Bookish, conservative, closeted and elite, Oxford is a privileged place, highly aware of its international standing as one of the world’s most famous university towns and yet remarkably restrained for a city driven by its student population. It’s the kind of place where the pursuit of excellence, the weight of academic achievement and the whiff of intellectual ideals is palpable as soon as you get off the bus.
Thirty-nine colleges make up the university, their elegant honey-coloured buildings wrapping around winding cobbled streets and attracting hoards of tourists each year. Yet despite the rushing traffic and throngs of people, inside their jealously guarded quadrangles an aura of studious calm descends. The oldest colleges date back almost 750 years and little has changed inside the hallowed walls since then. The archaic traditions, customs and dress codes live on and the architecture remains largely untouched, allowing visitors to experience the colleges as countless prime ministers, poets, writers and scientists have done.
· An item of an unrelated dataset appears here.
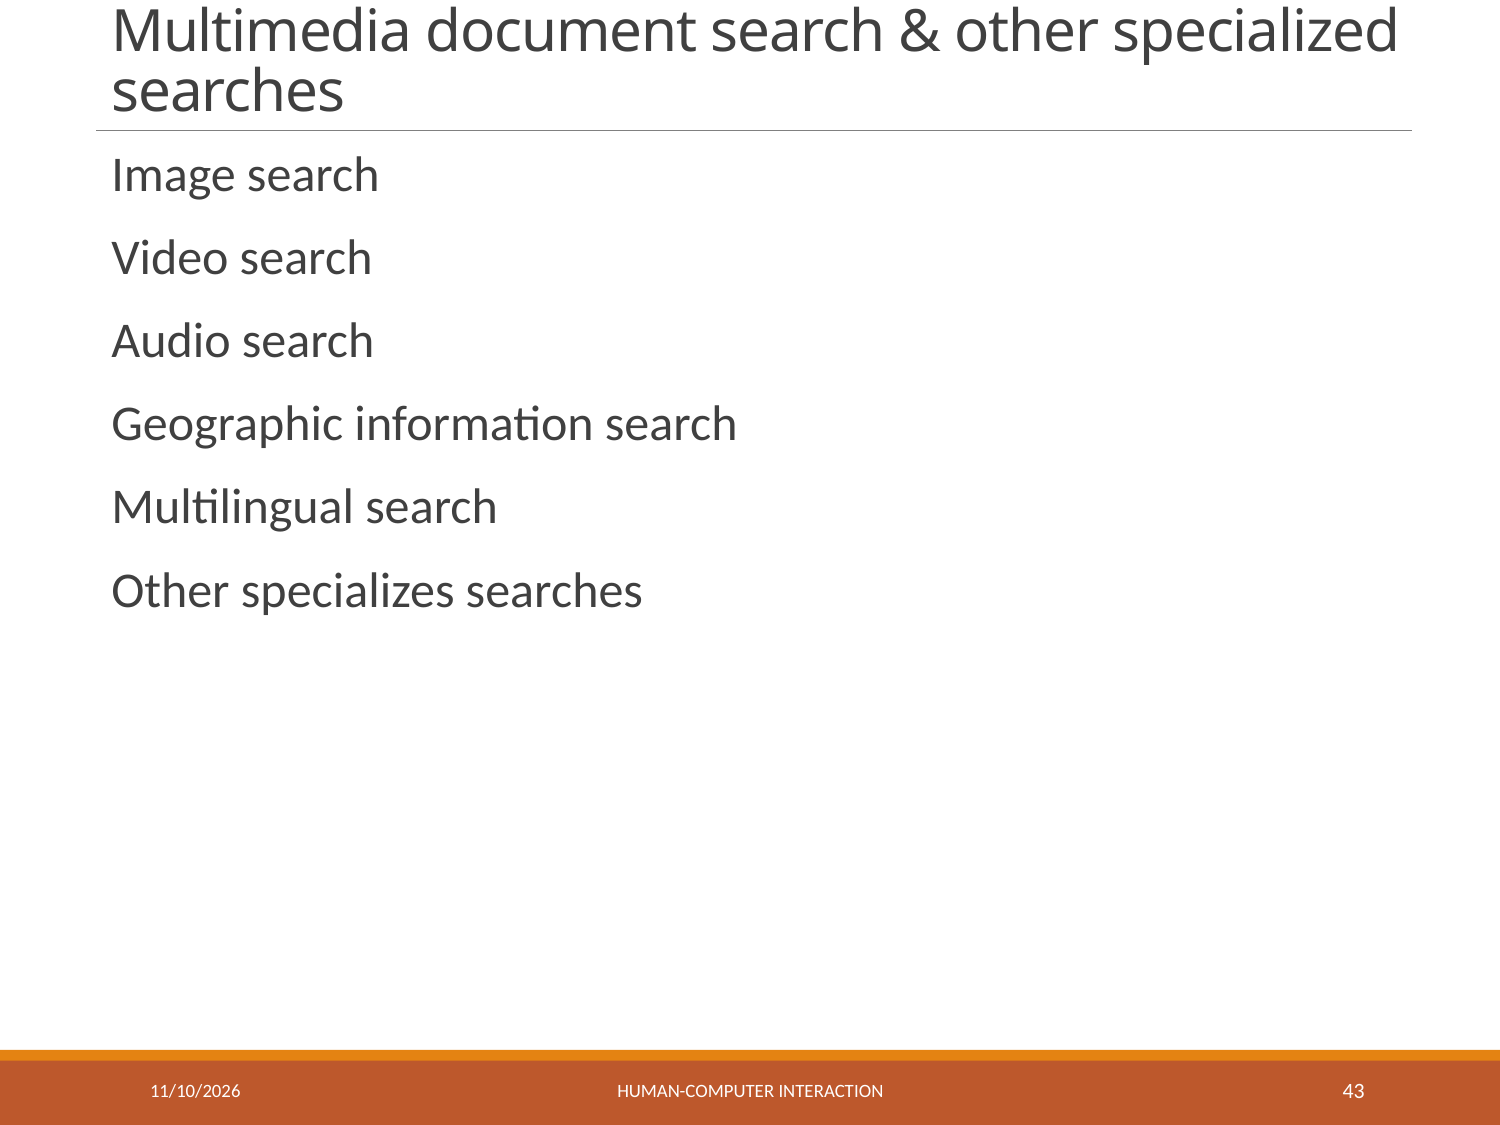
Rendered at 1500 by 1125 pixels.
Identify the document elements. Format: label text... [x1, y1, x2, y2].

footer Human-computer interaction [453, 1059, 1047, 1120]
title Multimedia document search & other specialized searches [96, 19, 1500, 131]
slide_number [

Yet, the university is only part of Oxford’s story; long before Mensa was ever born the Morris motor car was rolling off production lines in Cowley, and today the university’s academic elite are still far outnumbered by the real-world majority. Butting up against all that fine architecture, the celebrated libraries, world-class museums and historic pubs is an increasingly urbane city flush with chic restaurants, trendy bars and exclusive shops.